The quandary is how these strong labour market indicators tally with the relatively disappointing Income Tax returns. The most obvious conclusion is that many of the jobs being created are relatively low paid and following changes to the USC in the past couple of budgets, many of the new employees may not be in the USC net at all or are paying very little based on earnings.
This is all totally consistent with the behaviour of the consumer at the moment. While retail sales are growing, there is still a large gap between strong volume growth and much weaker value growth. In the first two months of the year, the value of retail sales was up by just 0.2 per cent and the volume of sales was up by 2.3 per cent. The gap between the value and volume metrics is indicative of a consumer sector that is still very resistant to higher prices. Other signs of consumer caution are presented by the latest data on new car registrations. New car registrations in the first three months of the year were 8.3 per cent down on the same period in 2016, but the outcome would have been considerably worse but for a surge in registrations in the dying days of March.

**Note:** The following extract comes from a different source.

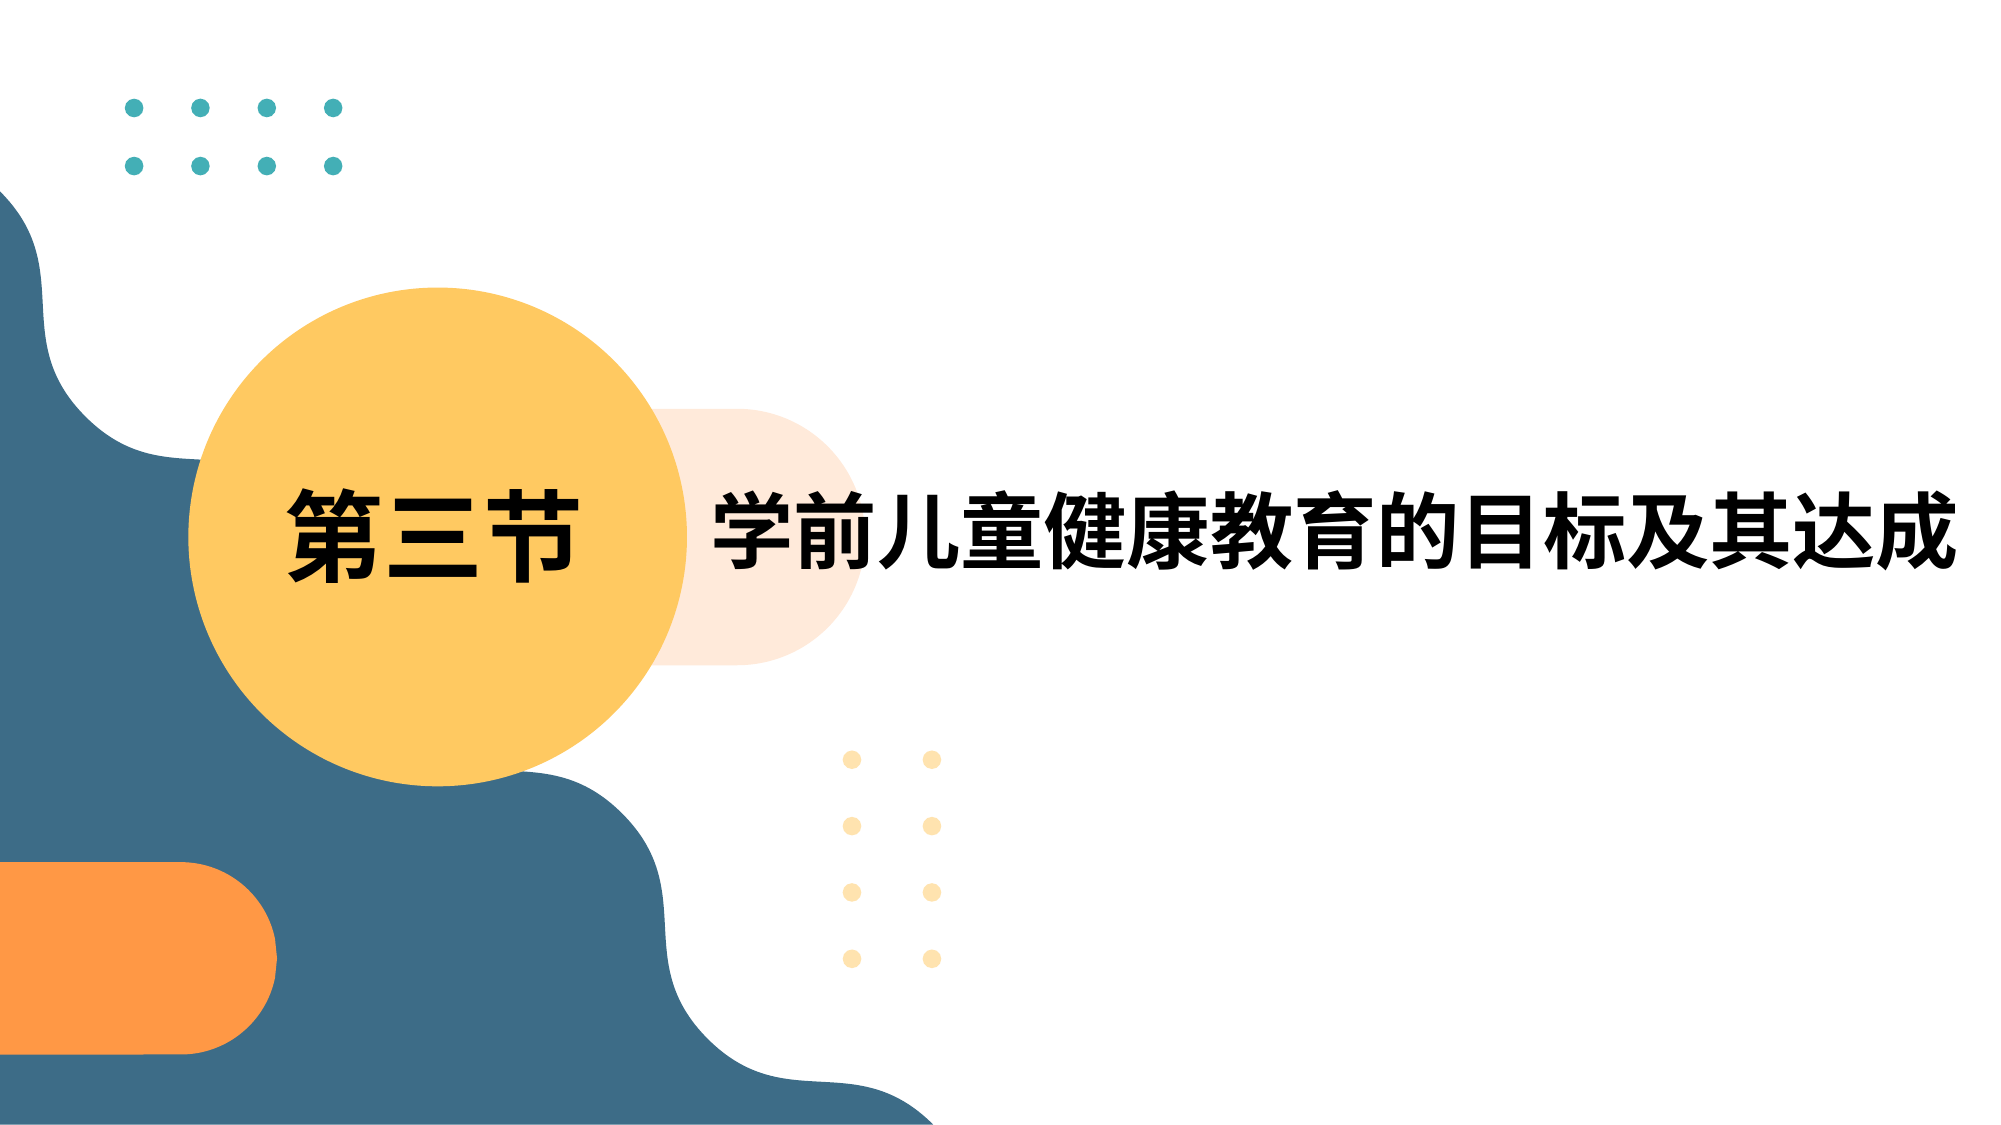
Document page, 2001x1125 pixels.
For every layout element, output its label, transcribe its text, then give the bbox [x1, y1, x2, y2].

title 第三节 [197, 429, 671, 595]
list 学前儿童健康教育的目标及其达成 [670, 449, 2000, 686]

All in all, it is clear that the Irish economy continues to enjoy a strong statistical recovery, but for the majority of businesses dealing with the still-stretched personal sector, it remains a challenging environment. It is one thing writing lots of new business, but the bigger challenge is trying to convert those increased volumes into revenue. It has to be hoped that as the recovery continues, the quality of the jobs being created will improve.
The Income Tax returns also show us that the burden of Income Tax on those who work and who are in the tax net is still very high. This year, Income Tax payers will pay over €20.2 billion in Income Tax and this will account for around 40 per cent of total tax revenues. The equivalent figures back in 2006, when we had roughly the same number of people at work in the economy, were €12.4 billion and 27.2 per cent of the total tax take. Income Tax payers are labouring under a very heavy burden in this country.